Né
en 1931 à Lille, Philippe Noiret a passé son enfance
à Toulouse. En dépit de trois échecs au baccalauréat,
c’est après les cours d’art dramatique qu’il
suit dès l’âge de 20 ans avec Roger Blin comme
professeur, et sur les conseils d’Henri de Montherlant, qu’il
se décide à embrasser le métier de comédien.

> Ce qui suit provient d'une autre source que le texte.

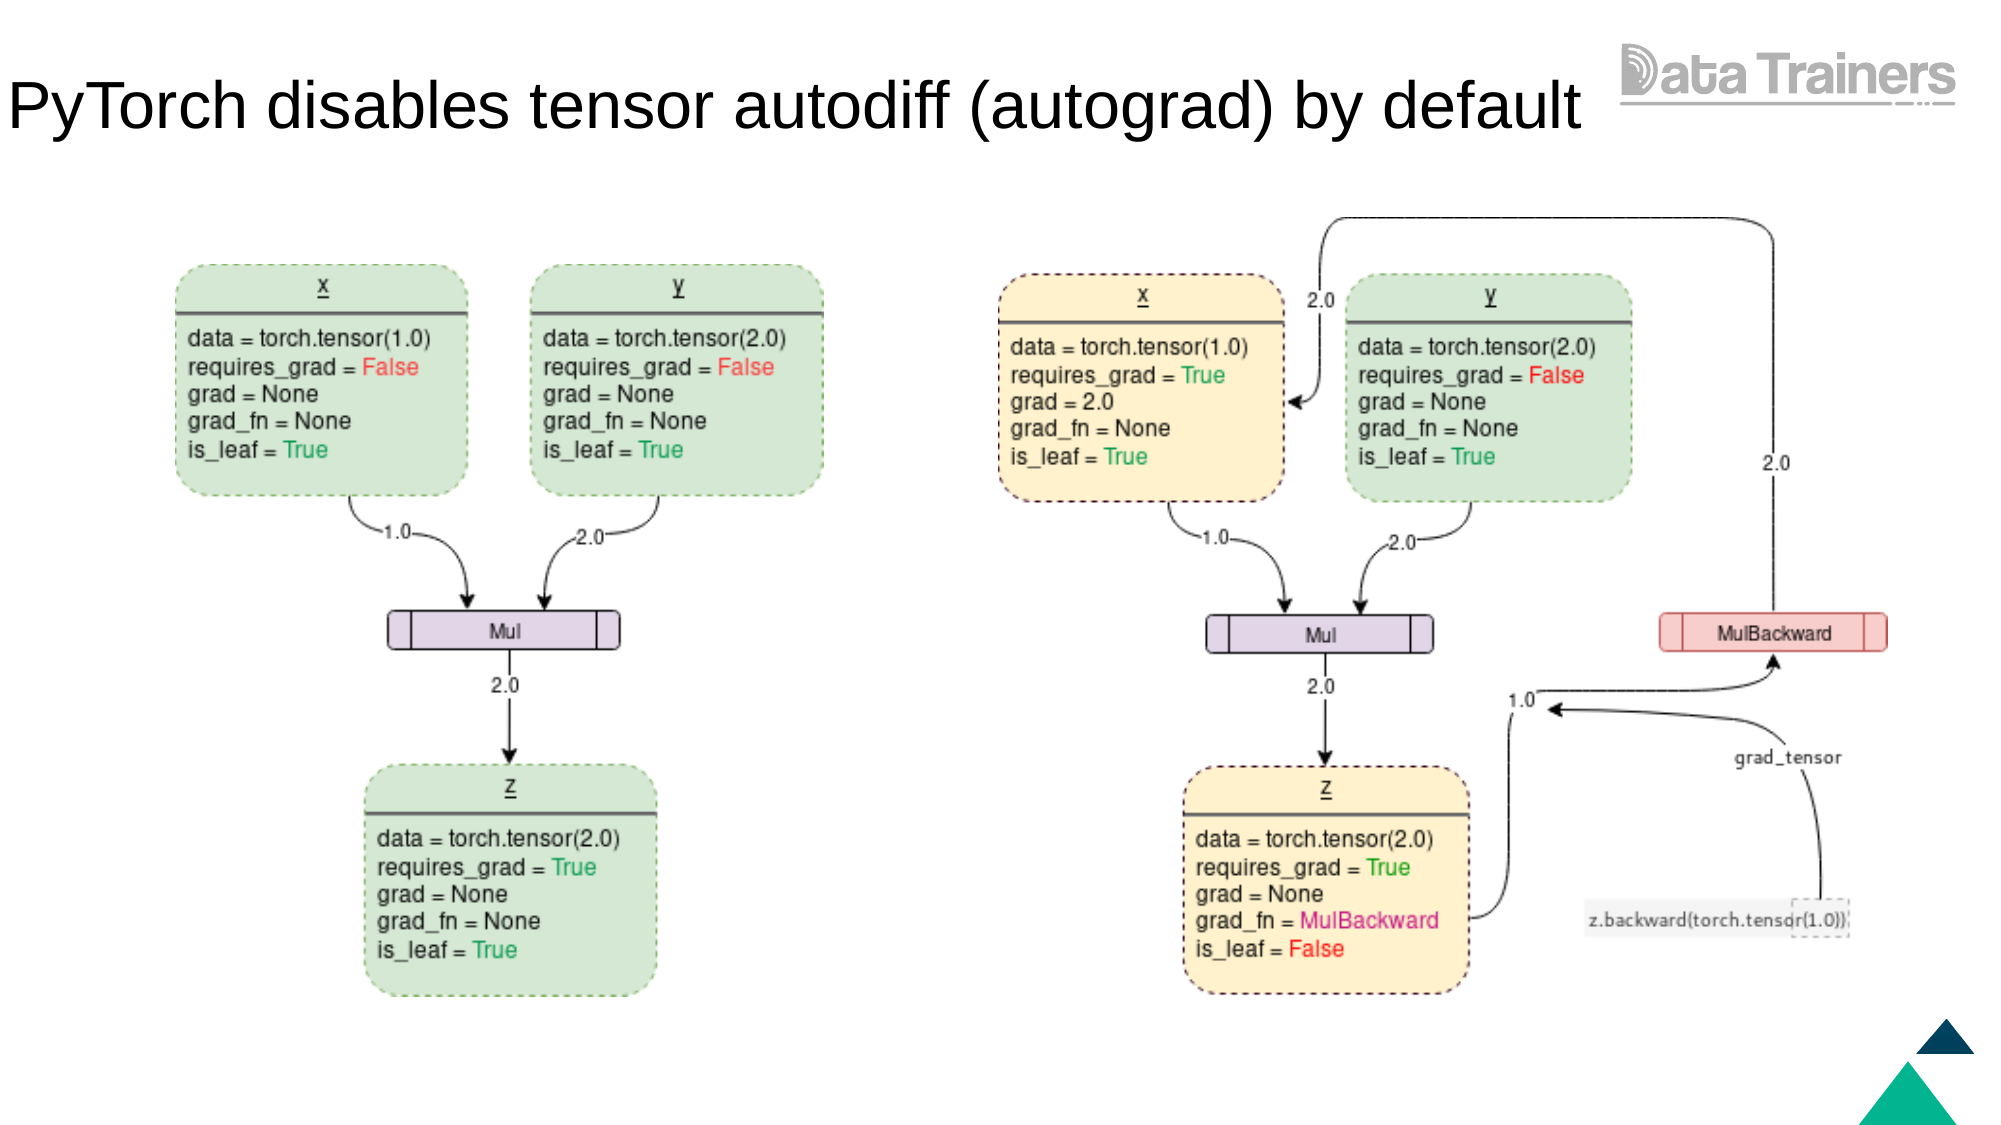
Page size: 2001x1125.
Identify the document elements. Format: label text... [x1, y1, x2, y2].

Pour lui comme pour d’autres acteurs de sa génération
comme Jean-Pierre Marielle ou Jean Rochefort, " être comédien,
c’est faire du théâtre ".
Au
Centre Dramatique de l'Ouest succéda l’expérience
parisienne avec le TNP (Théâtre National Populaire) dirigé
alors par Jean Vilar. Au cours des dix ans qu’il y passa, Philippe
Noiret verra son nom figurer à l'affiche d'une vingtaine de
pièces : Le cid (1951), Macbeth (1954), Le mariage de Figaro
(1956), Le malade imaginaire (1957), et L'Ecole des femmes (1958).
Ayant
entre temps rencontré Agnès Varda, c'est par accident
(il remplace Georges Wilson, malade) que celle-ci lui a offert un
rôle dans son film La Pointe Courte (1954). Six ans
se sont écoulés ensuite avant que le trio Queneau -
Rappeneau - Malle ne lui offre le rôle de l’oncle loufoque
de Zazie Dans Le Métro.
Parallèlement
à sa carrière de comédien, Philippe Noiret approcha
aussi le cabaret où il forma, avec Jean-Pierre Darras un tandem
raillant le monde et l'actualité politique. Après le
mari dur et odieux de Therese Desqueyroux (de Georges Franju, 1962),
rôles et nuances s’enchaînent.
Des
rôles cultes se succédèrent ensuite, et entre
autres, le désinvolte d’Alexandre Le Bienheureux,
(d'Yves Robert 1966), le juge inhibé de La Grande Bouffe
(de Marco Ferreri, 1973), le bourgeois rigide de Le Juge Et L’assassin
(1975), l’anarchiste en puissance de Coup De Torchon
(1981), tous deux signés Bertrand Tavernier, l’hypocrite
inquiétant des Masques (de Claude Chabrol, 1987), l'animateur
homosexuel de J'Embrasse Pas (d’André Techiné
1991), ou encore le tueur à gage à la retraite de Max Et Jérémie
(de Claire Devers 1992).
Acteur
fidèle, Philippe Noiret a ainsi travaillé à plusieurs
reprises avec nombre de réalisateurs parmi lesquels Bertrand
Tavernier (cinq fois), Pierre Granier-Deferre et Claude Zidi (quatre
fois), Mario Monicelli, Robert Enrico, (trois fois). Avec près
de 125 films à son actif dont une vingtaine ayant rassemblé
plus d’un million de spectateurs, Philippe Noiret est retourné
sur les planches où il interprète des textes de Victor
Hugo.
Pendant
sa acrrière il a reçu quelques grandes récomprenses
comme un César dans la catégorie Meilleur Acteur en
1975 pour Le Vieux Fusil de Robert Enrico, un César,
un Félix (Canada) et un Donatello (Italie) dans la catégorie
Meilleur Acteur en 1990 pour La Vie Et Rien D'Autre
de Bertrand Tavernier.
Philippe
Noiret est décédé le 23 novembre 2006 à
l'âge de 76 ans des suites d'une longue maladie.